D/StrictMode(6996): StrictMode policy violation; ~duration=80 ms: android.os.StrictMode$StrictModeDiskReadViolation: policy=327743 violation=2
D/StrictMode(6996):  at android.os.StrictMode$AndroidBlockGuardPolicy.onReadFromDisk(StrictMode.java:1415)
D/StrictMode(6996):  at java.io.UnixFileSystem.checkAccess(UnixFileSystem.java:251)
D/StrictMode(6996):  at java.io.File.exists(File.java:807)
D/StrictMode(6996):  at android.app.ContextImpl.getDataDir(ContextImpl.java:2167)
D/StrictMode(6996):  at android.app.ContextImpl.getPreferencesDir(ContextImpl.java:498)
D/StrictMode(6996):  at android.app.ContextImpl.getSharedPreferencesPath(ContextImpl.java:692)
D/StrictMode(6996):  at android.app.ContextImpl.getSharedPreferences(ContextImpl.java:360)
D/StrictMode(6996):  at android.content.ContextWrapper.getSharedPreferences(ContextWrapper.java:167)
D/StrictMode(6996):  at com.google.firebasesandbox.MainActivity.onCreate(MainActivity.java:25)
D/StrictMode(6996):  at android.app.Activity.performCreate(Activity.java:6982)
D/StrictMode(6996):  at android.app.Instrumentation.callActivityOnCreate(Instrumentation.java:1213)
D/StrictMode(6996):  at android.app.ActivityThread.performLaunchActivity(ActivityThread.java:2770)
D/StrictMode(6996):  at android.app.ActivityThread.handleLaunchActivity(ActivityThread.java:2892)
D/StrictMode(6996):  at android.app.ActivityThread.-wrap11(Unknown Source:0)
D/StrictMode(6996):  at android.app.ActivityThread$H.handleMessage(ActivityThread.java:1593)
D/StrictMode(6996):  at android.os.Handler.dispatchMessage(Handler.java:105)
D/StrictMode(6996):  at android.os.Looper.loop(Looper.java:164)
D/StrictMode(6996):  at android.app.ActivityThread.main(ActivityThread.java:6541)
D/StrictMode(6996):  at java.lang.reflect.Method.invoke(Native Method)
D/StrictMode(6996):  at com.android.internal.os.Zygote$MethodAndArgsCaller.run(Zygote.java:240)
D/StrictMode(6996):  at com.android.internal.os.ZygoteInit.main(ZygoteInit.java:767)

So we've discovered here that an activity's onCreate() called getSharedPreferences(), and this method ends up reading the device filesystem.
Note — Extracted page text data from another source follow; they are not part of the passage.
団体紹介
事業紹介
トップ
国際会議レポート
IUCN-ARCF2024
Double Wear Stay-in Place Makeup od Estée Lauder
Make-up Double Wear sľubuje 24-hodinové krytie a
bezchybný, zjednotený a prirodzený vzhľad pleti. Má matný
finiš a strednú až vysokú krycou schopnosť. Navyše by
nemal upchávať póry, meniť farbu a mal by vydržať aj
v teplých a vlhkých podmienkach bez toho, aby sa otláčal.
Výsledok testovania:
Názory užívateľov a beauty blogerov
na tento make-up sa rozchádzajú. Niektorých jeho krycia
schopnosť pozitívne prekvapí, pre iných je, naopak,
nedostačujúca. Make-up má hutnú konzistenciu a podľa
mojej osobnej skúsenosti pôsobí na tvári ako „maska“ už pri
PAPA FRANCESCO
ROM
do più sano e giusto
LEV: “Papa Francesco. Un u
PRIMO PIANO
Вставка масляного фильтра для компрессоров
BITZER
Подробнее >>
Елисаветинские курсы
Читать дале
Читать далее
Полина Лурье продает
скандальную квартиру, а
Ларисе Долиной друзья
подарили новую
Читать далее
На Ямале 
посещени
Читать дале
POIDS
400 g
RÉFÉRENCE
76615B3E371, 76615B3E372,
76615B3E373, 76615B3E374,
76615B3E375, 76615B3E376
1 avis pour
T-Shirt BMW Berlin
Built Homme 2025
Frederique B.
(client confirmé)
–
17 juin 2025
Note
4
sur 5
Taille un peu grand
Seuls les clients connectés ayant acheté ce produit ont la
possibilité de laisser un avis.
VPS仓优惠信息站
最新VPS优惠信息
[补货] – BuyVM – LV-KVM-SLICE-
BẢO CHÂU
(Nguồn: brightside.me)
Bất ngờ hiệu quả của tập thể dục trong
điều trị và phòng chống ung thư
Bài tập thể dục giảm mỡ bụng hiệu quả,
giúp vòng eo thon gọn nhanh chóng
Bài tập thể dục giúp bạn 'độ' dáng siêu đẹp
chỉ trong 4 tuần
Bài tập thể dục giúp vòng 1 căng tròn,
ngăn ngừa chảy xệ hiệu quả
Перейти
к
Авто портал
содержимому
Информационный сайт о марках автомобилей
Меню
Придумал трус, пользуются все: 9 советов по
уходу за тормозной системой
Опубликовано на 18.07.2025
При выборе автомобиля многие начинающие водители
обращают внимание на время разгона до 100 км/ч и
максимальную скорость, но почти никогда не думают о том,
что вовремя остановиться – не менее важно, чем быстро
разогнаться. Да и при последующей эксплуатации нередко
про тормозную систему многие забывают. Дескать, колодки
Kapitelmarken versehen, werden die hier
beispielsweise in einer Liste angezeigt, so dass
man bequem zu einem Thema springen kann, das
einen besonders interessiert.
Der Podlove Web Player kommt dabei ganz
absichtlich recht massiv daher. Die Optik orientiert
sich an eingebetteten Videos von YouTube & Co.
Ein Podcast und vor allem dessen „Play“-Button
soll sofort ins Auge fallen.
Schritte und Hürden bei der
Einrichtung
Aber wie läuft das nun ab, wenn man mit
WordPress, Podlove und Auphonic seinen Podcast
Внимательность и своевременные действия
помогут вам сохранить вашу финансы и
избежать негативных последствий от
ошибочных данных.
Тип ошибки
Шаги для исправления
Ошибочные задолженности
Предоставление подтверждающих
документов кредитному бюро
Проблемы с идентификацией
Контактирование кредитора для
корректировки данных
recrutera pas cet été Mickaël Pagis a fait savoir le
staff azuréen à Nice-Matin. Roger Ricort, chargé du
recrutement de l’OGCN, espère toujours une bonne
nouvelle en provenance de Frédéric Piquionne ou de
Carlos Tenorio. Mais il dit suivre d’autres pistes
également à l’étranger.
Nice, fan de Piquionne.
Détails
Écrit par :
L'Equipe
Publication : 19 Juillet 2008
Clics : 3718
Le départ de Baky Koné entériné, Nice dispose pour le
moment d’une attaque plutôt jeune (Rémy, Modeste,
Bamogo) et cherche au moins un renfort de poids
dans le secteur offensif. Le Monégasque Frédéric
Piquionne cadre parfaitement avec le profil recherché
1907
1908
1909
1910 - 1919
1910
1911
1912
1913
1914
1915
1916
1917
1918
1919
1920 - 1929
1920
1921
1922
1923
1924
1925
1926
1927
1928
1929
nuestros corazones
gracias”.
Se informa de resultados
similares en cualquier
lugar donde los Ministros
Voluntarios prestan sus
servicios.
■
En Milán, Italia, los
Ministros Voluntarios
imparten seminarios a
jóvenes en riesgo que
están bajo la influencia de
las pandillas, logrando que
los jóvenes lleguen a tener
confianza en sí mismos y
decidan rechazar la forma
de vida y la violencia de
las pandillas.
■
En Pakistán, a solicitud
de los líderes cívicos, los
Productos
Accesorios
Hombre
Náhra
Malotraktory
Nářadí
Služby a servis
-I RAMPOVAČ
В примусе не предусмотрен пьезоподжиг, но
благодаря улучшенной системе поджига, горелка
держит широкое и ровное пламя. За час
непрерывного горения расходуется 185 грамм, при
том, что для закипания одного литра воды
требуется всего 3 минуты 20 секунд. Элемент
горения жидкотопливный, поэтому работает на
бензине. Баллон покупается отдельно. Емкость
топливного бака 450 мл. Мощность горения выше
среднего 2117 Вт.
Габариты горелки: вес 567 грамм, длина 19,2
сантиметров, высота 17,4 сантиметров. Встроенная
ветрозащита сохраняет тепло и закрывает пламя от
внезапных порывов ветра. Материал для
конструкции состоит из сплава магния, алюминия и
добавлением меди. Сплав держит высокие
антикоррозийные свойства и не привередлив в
Blocking the main thread like this could be the source of some jank in the app, so it's worth figuring out a good way to move that I/O to another thread.

Now we have a way to check for StrictMode violations during a test, but there's still a few more details to work out.

When should I enable StrictMode?

If you do this immediately when the app launches (in an Application subclass or a ContentProvider), there is a subtle bug in some versions of Android that may need to be worked around in order to avoid losing your StrictMode policies when the first Activity appears.

When should I disable StrictMode?

There might be some times when you know there is a violation, but you can't fix the code right away for whatever reason (for example, it's in a library you don't control). In that case, you might want to temporarily suspend the crashing behavior and simply log it instead. To temporarily suspend the crash, you can define a couple other non-fatal policies and swap them in where you know there's an issue to ignore:

private static final StrictMode.ThreadPolicy NONFATAL_THREAD_POLICY =
    new StrictMode.ThreadPolicy.Builder()
        .detectAll()
        .penaltyLog()
        .build();

private static final StrictMode.VmPolicy NONFATAL_VM_POLICY =
    new StrictMode.VmPolicy.Builder()
        .detectAll()
        .penaltyLog()
        .build();

public static void disableStrictModeFatality() {
    StrictMode.setThreadPolicy(NONFATAL_THREAD_POLICY);
    StrictMode.setVmPolicy(NONFATAL_VM_POLICY);
}

Similarly, you may not want to track all the possible violations all the time. In that case, you might want to instruct the policy builder to only detect a subset of the potential issues.

Get out there and test your app!

While StrictMode violations are not always the worst thing for your users, I've always found it educational to enable StrictMode in order to find out where my app might be causing problems. In combination with Firebase Test lab, it's a great tool for maximizing the quality of your app.